Seems your argument is that the change is trivial, thus safe to ignore; that there is some threshold below which changes to functionality don't matter. Do I read you right? i.e. "Important functionality is not changed one iota"
I see a cookie popup, I click Back. I'm usually visiting out of curiosity, and the content is nothing special. TrustArc is one of the worst - I can't reverse too quickly.
I don't know if this is the experience for European visitors, but as the Twitter thread states, this is in violation of both the spirit, and, importantly, the letter of GDPR. I really hope there are more than slap-on-the-wrist consequences for this blatant, deliberate attempt to side-step the requirements of GDPR.
I really don't understand Google, why should I install some addon to stop myself from being tracked, shouldn't it be other way around?
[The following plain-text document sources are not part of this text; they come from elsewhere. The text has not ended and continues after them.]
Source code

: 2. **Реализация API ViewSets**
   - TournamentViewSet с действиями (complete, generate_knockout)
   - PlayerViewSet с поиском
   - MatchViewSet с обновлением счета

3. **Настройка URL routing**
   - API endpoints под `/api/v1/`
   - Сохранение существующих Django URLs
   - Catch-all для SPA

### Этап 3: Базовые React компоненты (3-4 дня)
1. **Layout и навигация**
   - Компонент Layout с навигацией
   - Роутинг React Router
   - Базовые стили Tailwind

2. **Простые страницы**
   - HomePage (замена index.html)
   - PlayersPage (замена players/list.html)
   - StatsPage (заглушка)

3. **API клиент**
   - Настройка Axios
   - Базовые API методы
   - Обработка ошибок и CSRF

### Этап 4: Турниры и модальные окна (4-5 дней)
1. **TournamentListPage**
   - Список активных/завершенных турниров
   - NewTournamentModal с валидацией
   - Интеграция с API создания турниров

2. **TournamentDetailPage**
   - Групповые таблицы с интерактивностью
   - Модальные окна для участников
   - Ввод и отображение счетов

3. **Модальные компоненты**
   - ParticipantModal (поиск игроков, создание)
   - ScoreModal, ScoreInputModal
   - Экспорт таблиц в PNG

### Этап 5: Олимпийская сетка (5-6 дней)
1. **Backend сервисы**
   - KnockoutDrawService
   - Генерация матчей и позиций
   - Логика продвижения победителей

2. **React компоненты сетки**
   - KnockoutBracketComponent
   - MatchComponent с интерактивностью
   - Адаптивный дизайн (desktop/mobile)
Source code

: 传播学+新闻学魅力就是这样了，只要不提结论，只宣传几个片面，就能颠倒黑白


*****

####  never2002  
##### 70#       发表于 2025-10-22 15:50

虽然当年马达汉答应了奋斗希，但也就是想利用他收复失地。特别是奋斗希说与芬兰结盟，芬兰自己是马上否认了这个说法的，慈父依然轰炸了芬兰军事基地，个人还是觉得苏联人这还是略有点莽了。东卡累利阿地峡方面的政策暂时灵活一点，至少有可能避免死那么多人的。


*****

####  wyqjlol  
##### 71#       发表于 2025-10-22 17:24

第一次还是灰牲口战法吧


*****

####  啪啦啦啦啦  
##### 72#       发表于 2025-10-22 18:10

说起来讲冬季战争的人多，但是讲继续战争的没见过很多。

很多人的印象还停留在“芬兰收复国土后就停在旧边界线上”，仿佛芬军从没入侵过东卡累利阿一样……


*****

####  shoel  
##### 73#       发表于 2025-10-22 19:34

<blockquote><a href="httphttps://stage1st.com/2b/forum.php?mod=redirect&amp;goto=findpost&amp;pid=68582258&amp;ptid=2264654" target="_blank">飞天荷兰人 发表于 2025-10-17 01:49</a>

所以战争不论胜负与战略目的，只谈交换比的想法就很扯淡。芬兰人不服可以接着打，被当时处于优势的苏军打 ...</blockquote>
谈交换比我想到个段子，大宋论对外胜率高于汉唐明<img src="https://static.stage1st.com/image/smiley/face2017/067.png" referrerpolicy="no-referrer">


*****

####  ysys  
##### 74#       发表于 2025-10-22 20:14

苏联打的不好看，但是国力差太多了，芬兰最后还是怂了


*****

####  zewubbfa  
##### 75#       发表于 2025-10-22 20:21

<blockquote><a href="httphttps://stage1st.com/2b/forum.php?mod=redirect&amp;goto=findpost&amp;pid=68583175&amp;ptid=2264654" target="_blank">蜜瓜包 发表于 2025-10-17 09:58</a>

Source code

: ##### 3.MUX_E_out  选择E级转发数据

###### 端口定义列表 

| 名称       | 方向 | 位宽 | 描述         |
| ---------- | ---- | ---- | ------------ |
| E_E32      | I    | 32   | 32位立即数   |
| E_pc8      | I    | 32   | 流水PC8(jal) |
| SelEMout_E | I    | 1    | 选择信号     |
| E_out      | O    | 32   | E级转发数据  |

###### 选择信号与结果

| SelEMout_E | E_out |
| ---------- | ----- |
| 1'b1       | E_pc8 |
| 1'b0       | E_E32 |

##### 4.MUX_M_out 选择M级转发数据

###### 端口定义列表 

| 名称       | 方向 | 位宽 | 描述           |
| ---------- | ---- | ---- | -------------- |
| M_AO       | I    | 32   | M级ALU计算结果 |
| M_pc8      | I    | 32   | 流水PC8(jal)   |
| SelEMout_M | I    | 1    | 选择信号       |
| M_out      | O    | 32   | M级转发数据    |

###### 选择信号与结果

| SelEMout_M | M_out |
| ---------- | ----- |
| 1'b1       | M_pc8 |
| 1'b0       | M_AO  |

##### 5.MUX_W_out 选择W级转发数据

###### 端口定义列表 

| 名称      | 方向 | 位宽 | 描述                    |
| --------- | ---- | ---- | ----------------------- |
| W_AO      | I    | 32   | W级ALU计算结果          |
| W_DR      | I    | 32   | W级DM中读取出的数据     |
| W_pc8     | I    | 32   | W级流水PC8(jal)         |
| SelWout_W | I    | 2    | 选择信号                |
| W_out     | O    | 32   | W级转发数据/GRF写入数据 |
That is allow people install add-on to be tracked...
The fake "processing" delay is likely there because averaged across all visitors (not just averaged across HN commentors and voters) it increases visitor confidence that a change has occurred in site tracking activities as a result of clicking that button and hence it's there because it net increases both customer confidence and flow through to the rest of the site, as annoying as it may be to HN readers.
The problem with having three sigma or more excess knowledge about a problem domain is that solutions designed for the center of the bell curve likely won't work well for the many-sigma outlier population, and the fraction of the population out in that many-sigma part of the curve is too small for providers to justify expending significant resources there. It's not uncommon for businesses to optimize for the center of the bell curve and leave many sigma outliers poorly served, as is happening here.
I get what you're saying, but even if this design feature comes out of good intentions (which I honestly doubt), requiring the user to wait almost a minute so that it can "process" is rather excessive.
If they really needed this delay, surely it only needs to be a few seconds tops.